A Amazônia está na mira do papa Francisco desde o início do seu pontificado. Depois de ser eleito em março de 2013, o papa participou em julho daquele ano da Jornada Mundial da Juventude, no Rio, e expressou ali o seu interesse em discutir a ação da igreja na região.

A prática do sínodo foi instituída pela igreja em 1965 e esta será a sua 16ª edição.

Desde que o papa argentino assumiu, foram realizadas duas assembleias ordinárias sobre temas gerais da igreja (família, em 2015, e jovens, em 2018) e uma extraordinária, para assuntos urgentes (evangelização, em 2014).

Já as assembleias especiais, como este sínodo, são pensadas para abordar temas de um lugar específico. Em 2010, foi o Oriente Médio; em 2009, a África. Sob Francisco, o bioma será a primeira região do mundo a receber atenção exclusiva.

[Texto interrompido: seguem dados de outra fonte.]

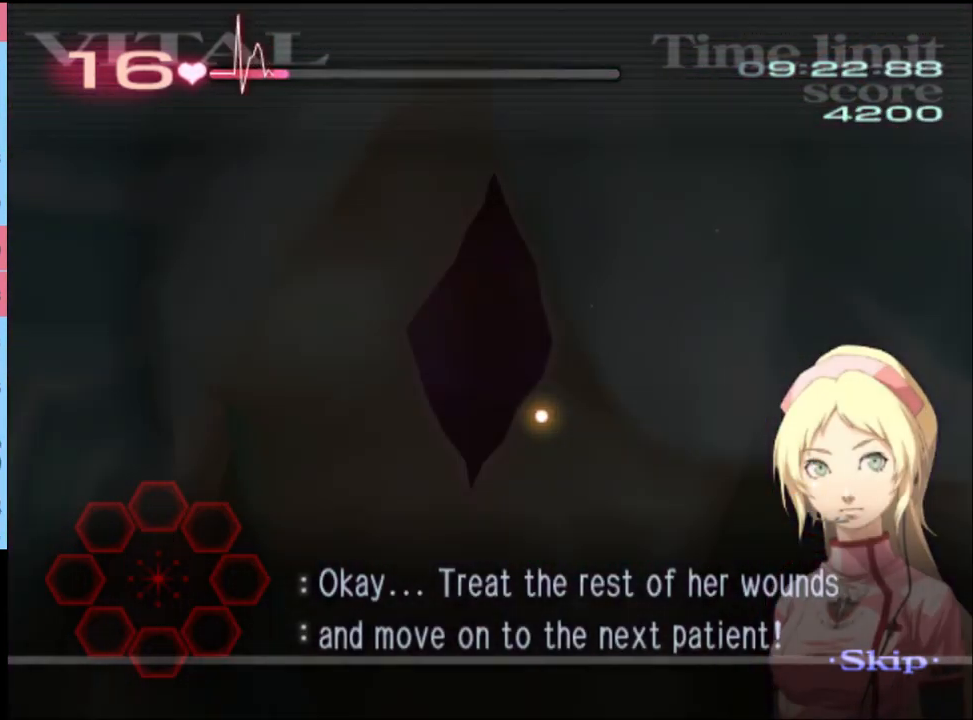
{"keys": ["d"], "mouse": [], "events": []}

A apreensão da igreja é com a perda de fiéis católicos na região e o crescimento das igrejas evangélicas, evidenciada desde o Censo Demográfico do IBGE de 2010, o último realizado. Só no estado do Amazonas, o número de evangélicos era de 31%, ante 21% em 2000. Entre os que se declararam católicos, queda de 70,8% para 59,5%.

ENTENDA O SÍNODO
O que é sínodo
O Sínodo dos Bispos é uma reunião episcopal de especialistas. Convocado e presidido pelo papa, discute temas gerais da Igreja Católica (como juventude, em 2018), extraordinários (considerados urgentes) e especiais (sobre uma região). Instituído em 1965, acontece neste ano pela 16ª vez.

Especial Amazônia
Anunciado em 2017 pelo papa Francisco, o Sínodo da Amazônia trata de assuntos comuns aos nove países do bioma, organizados em dois eixos: pastoral católica e ambiental. Depois de meses de escuta da população local, bispos e demais participantes se reúnem entre 6 e 27 de outubro, no Vaticano.

Para que serve
O sínodo é um mecanismo de consulta do papa. Os convocados têm a função de debater e de fornecer material para que ele dê diretrizes ao clero, expressas em um documento chamado exortação apostólica. As últimas duas exortações pós-sinodais foram publicadas cerca de cinco meses depois de cada assembleia.

Quem participa
O Sínodo da Amazônia reúne 184 padres sinodais (como são chamados os bispos participantes), sendo 58 brasileiros. Além dos bispos da região, há convidados de outros países e de congregações religiosas. Também participam líderes de outras comunidades cristãs, da população e especialistas —no total, há 35 mulheres. O papa costuma presidir todas as sessões.

Principais polêmicas
Este sínodo tem recebido críticas do governo brasileiro, incomodado com o viés ambiental e pressionado pela situação na Amazônia, e da ala conservadora da igreja, que vê como inapropriado o debate sobre a ordenação de homens casados como sacerdotes, a criação de ministérios oficiais para mulheres e a incorporação de costumes indígenas em rituais católicos.